→ What to produce: Please report how many lines in the data below contain "Hose". Nothing besides the number should be written.

+ + + +

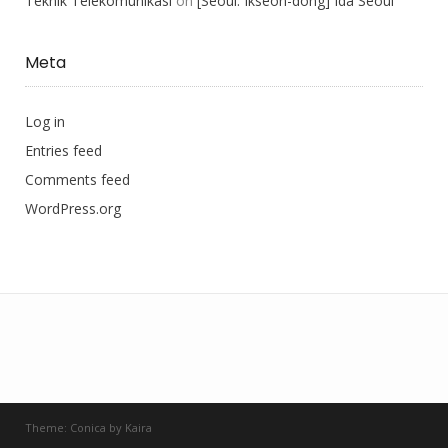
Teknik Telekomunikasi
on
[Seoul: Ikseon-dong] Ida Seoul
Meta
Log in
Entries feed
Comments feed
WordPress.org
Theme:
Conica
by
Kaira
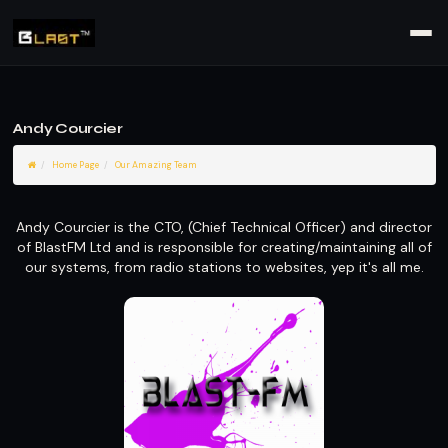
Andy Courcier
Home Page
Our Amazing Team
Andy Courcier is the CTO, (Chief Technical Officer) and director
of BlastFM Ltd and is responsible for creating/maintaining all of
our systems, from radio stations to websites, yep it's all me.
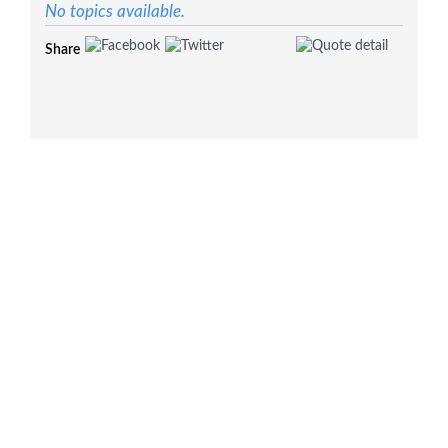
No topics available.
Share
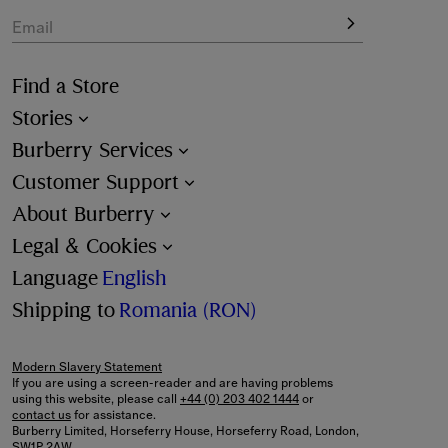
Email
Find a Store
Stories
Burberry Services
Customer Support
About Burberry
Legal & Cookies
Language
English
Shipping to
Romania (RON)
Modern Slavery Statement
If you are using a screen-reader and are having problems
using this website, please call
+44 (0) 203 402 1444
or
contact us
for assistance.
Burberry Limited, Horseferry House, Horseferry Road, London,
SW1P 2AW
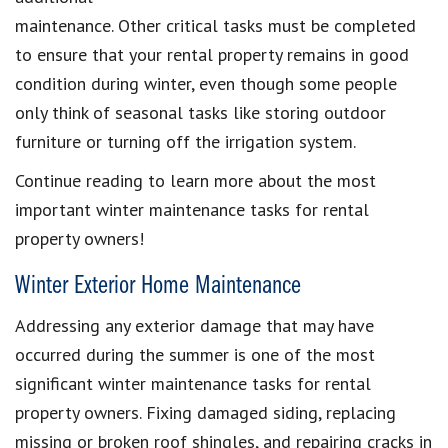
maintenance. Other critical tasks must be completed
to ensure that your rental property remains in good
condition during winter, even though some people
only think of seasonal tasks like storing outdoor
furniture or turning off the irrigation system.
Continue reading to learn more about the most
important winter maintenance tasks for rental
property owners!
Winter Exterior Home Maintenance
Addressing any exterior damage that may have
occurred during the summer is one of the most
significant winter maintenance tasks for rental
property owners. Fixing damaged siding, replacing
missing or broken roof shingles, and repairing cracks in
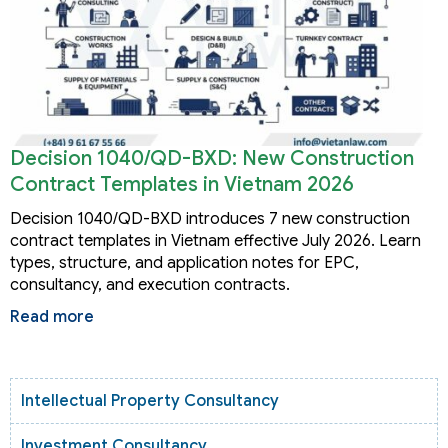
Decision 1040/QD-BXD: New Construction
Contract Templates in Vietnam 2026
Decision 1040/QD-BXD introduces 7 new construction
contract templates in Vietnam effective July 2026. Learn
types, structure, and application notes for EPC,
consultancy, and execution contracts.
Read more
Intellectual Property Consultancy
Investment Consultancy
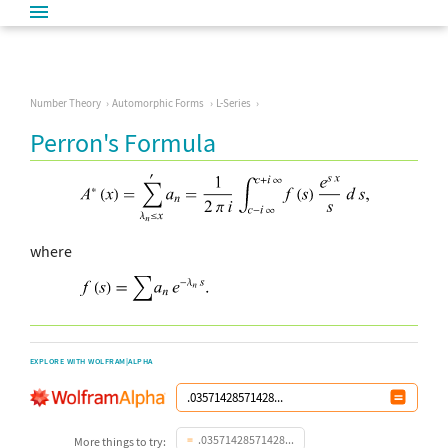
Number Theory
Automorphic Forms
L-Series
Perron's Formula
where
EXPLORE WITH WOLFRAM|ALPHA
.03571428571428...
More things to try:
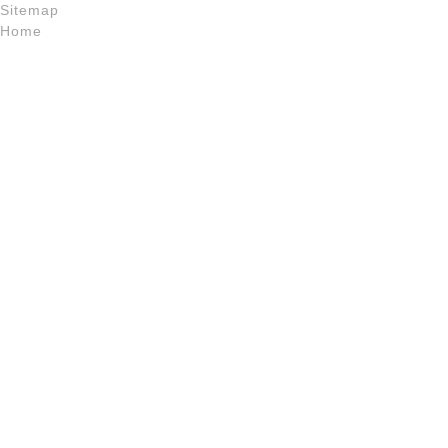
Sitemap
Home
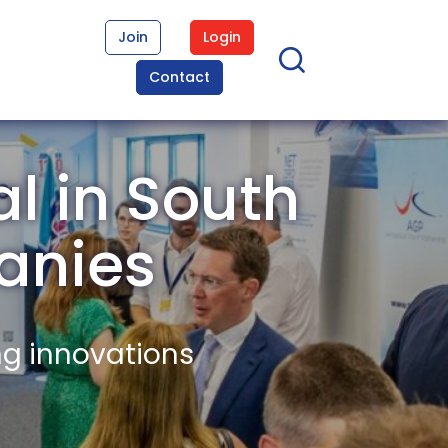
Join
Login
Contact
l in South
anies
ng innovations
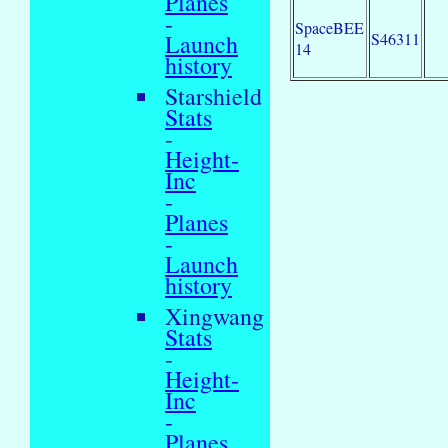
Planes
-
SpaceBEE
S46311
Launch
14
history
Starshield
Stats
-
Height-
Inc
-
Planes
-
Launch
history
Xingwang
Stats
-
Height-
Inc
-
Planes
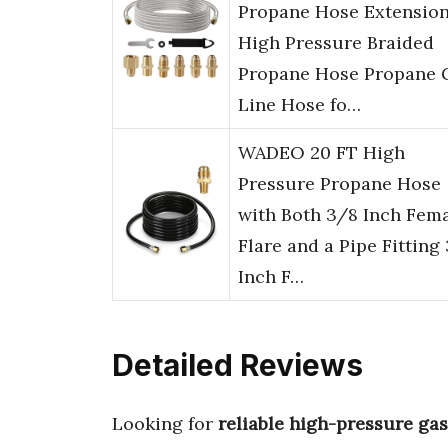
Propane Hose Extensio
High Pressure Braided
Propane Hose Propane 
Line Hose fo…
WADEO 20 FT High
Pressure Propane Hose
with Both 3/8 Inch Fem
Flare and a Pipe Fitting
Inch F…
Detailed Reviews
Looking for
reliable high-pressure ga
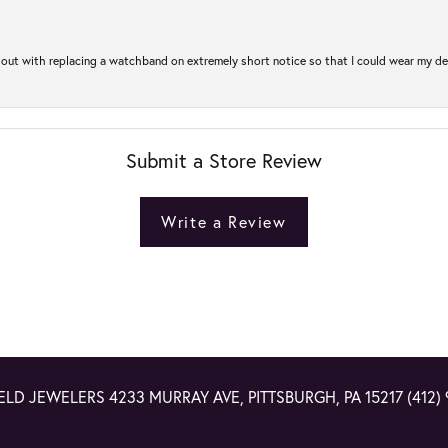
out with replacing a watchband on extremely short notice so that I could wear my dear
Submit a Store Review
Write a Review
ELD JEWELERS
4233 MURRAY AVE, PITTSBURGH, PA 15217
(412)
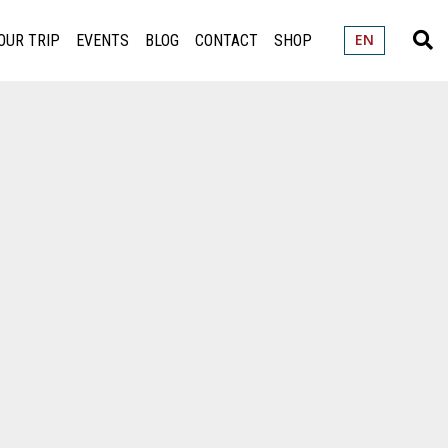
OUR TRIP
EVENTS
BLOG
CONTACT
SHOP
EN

+ + + +

→ Response area: 4